Conway also weighed in on the potential impact of the Jan. 6 hearings on Trump. Sure, there will be people who will be “furious” and vote against him, he said, but the hearings might also make him “a bit of a martyr.” As voters, he said, “we protest and pander as a group,” but we vote as individuals, “and we have quite a vested interest in doing that.”
The truism he landed on in 2016 and brought back was that “voters vote according to what affects them, not just what offends them.”
But as for Trump’s actions on Jan. 6, 2021, Conway says she’s “not sure what he did” for those 187 minutes when his supporters occupied Capitol Hill before calling them to stop.
Trump often communicated directly with his tens of millions of followers on social media. “I wish he had done it sooner,” Conway said.
He recalled that on January 6, 2021 he called the White House. Conway had quit her job as an adviser to the president a few months earlier to spend more time with her family.
“I’ve called the White House asking them to absolutely talk to people and do more,” he said. “And I’m glad he finally did and told them to go home and take it easy.”
Asked if she was able to reach him, Conway explained how she reached Trump that day.
“Normally I’d call the president on one of his cell phones or usually through the switchboard, so it’s a safe call. I knew the panel was going to take — it was going to take a long time because they’re doing their job,” Conway said.
Instead, “I was calling the cell phone of someone who I knew would be right next to the president. I didn’t even have that cell phone on my phone. I had to call my people who worked with me in my office” for the number, he said.

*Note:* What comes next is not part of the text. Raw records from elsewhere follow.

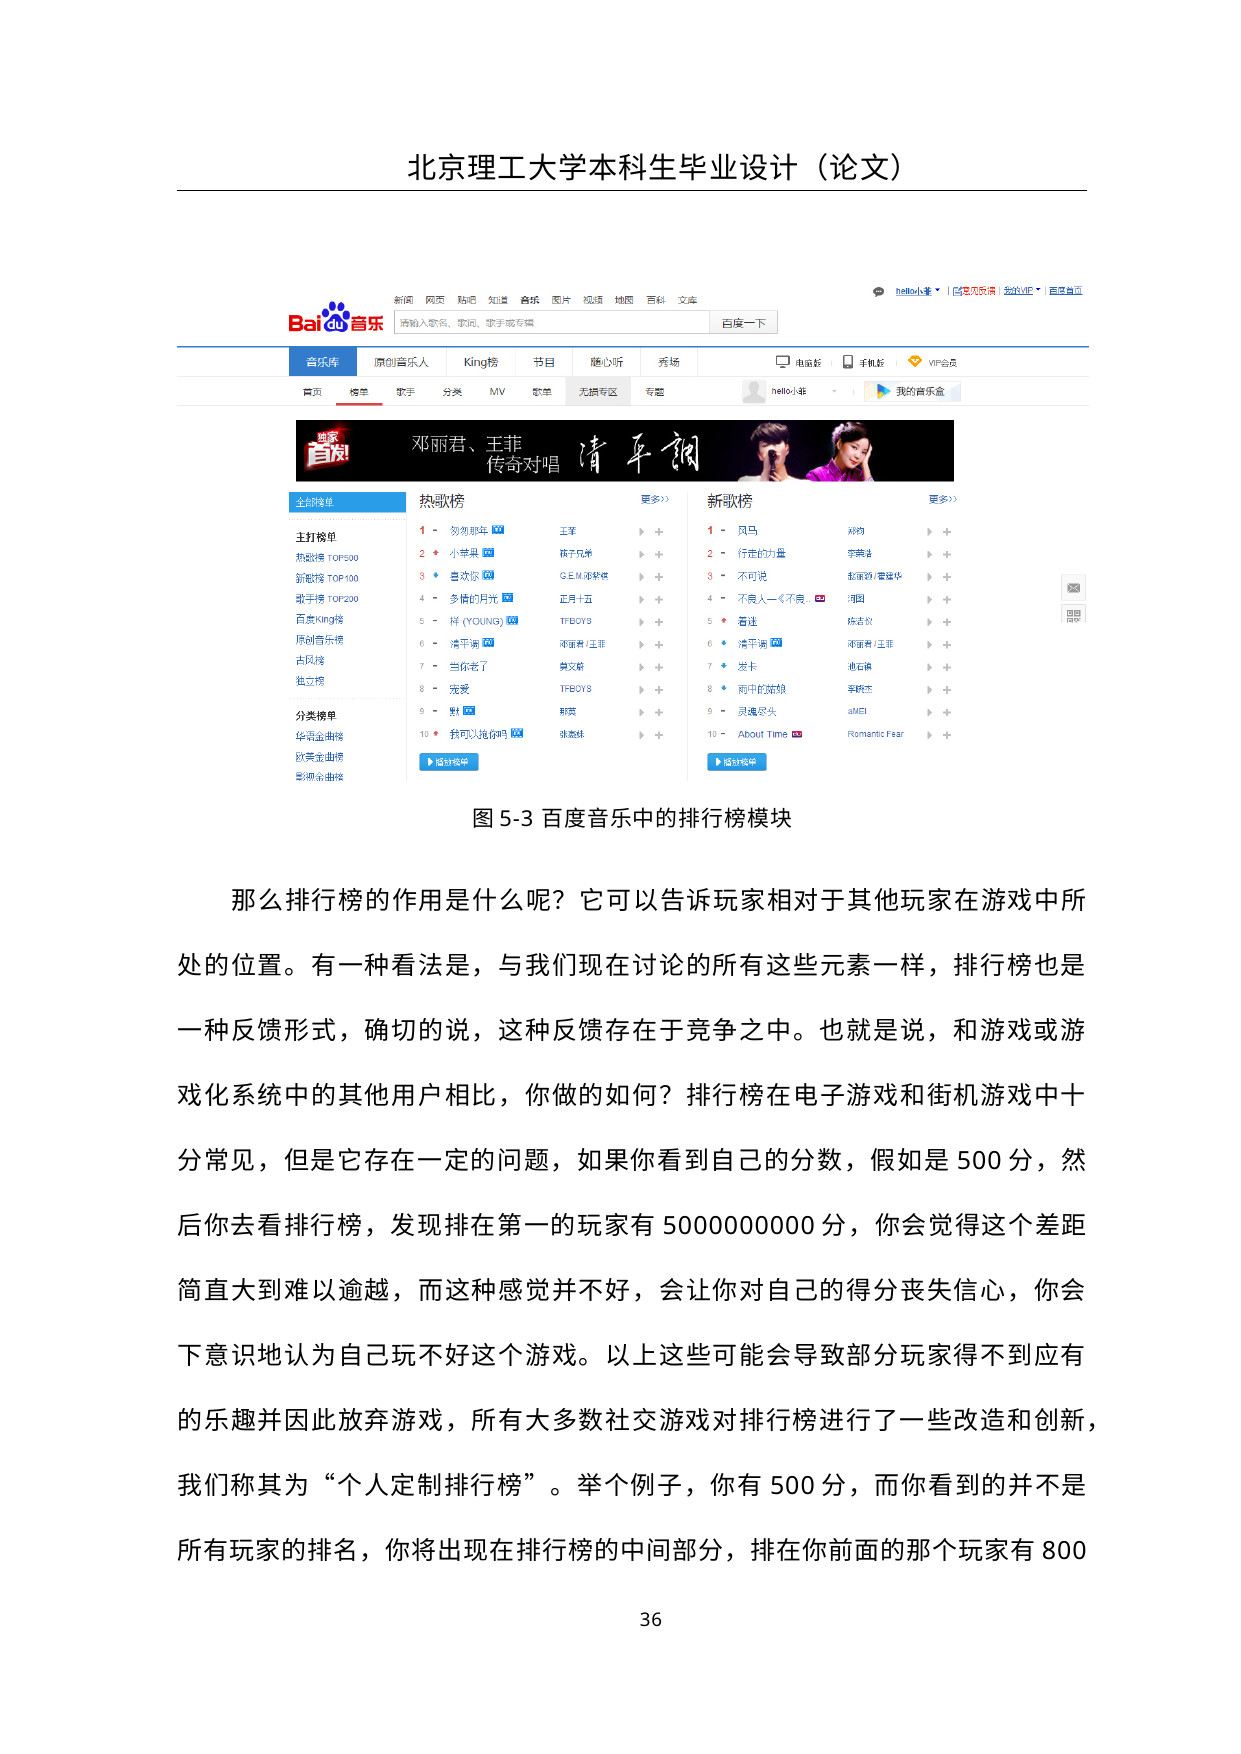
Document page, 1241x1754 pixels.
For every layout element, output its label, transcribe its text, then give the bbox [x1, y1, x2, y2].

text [177, 866, 1087, 1581]
text 图5-3 百度音乐中的排行榜模块 [177, 801, 1087, 833]
picture [177, 280, 1089, 781]
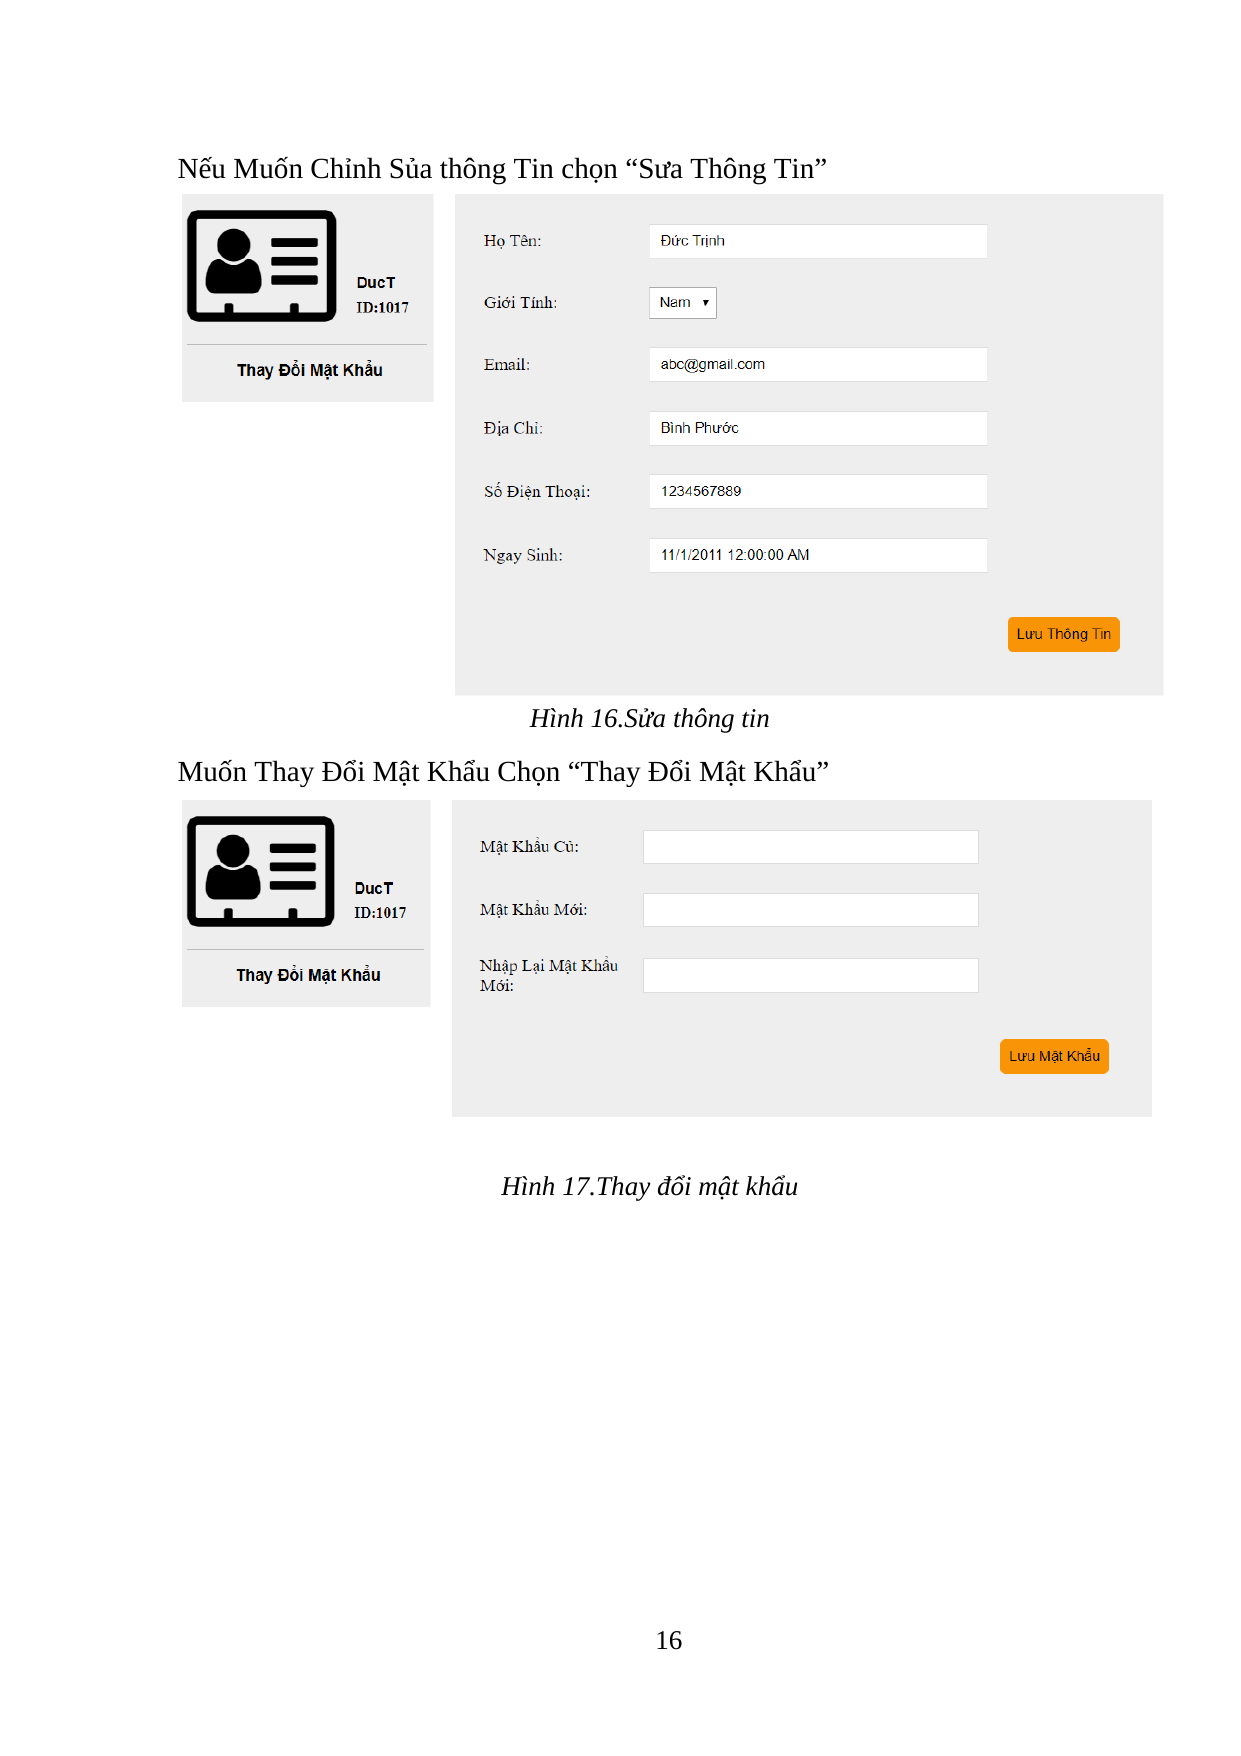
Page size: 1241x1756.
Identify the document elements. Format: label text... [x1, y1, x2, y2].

“I got the call. This person said, ‘Would you like to speak to the president?’ I said, ‘No, I would not like to speak to the president. I’d like him to tell people to get out of there and I’ll call him later.’ I talked to him,” Conway recalled, “later or maybe early the next day.”

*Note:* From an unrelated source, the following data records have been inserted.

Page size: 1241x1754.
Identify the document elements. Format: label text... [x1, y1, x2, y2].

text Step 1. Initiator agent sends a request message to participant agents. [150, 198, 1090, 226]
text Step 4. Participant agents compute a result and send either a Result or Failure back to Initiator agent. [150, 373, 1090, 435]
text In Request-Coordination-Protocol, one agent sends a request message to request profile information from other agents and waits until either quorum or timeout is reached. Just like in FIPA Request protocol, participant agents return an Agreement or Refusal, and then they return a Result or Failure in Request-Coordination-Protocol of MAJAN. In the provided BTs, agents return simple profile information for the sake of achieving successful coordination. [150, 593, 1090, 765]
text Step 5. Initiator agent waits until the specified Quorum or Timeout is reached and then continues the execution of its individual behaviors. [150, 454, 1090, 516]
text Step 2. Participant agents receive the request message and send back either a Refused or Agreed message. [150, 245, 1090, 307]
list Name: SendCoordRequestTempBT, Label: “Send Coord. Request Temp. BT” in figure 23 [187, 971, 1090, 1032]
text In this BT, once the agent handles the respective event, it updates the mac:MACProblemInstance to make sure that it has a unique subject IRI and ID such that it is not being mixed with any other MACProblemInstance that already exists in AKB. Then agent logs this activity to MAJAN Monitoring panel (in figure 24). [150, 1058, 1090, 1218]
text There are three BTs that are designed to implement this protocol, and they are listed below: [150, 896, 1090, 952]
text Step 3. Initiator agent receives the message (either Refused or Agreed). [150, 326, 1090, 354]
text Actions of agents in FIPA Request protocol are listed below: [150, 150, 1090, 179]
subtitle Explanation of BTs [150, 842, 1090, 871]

She said she knows her message got through to Trump, “and I wasn’t alone.” Others also urged the president to act. “Add my name to the chorus of people who are no doubt running in there burning up the phone lines saying, ‘please get the people out of there.’
Exactly who spoke to Trump during that time is still not fully known. Internal White House records from January 6, 2021 turned over to the House Select Committee show a gap in Trump’s phone records of seven hours and 37 minutes, including the period when the Capitol was attacked, Robert Costa and Bob of CBS News. Woodward reported earlier this year.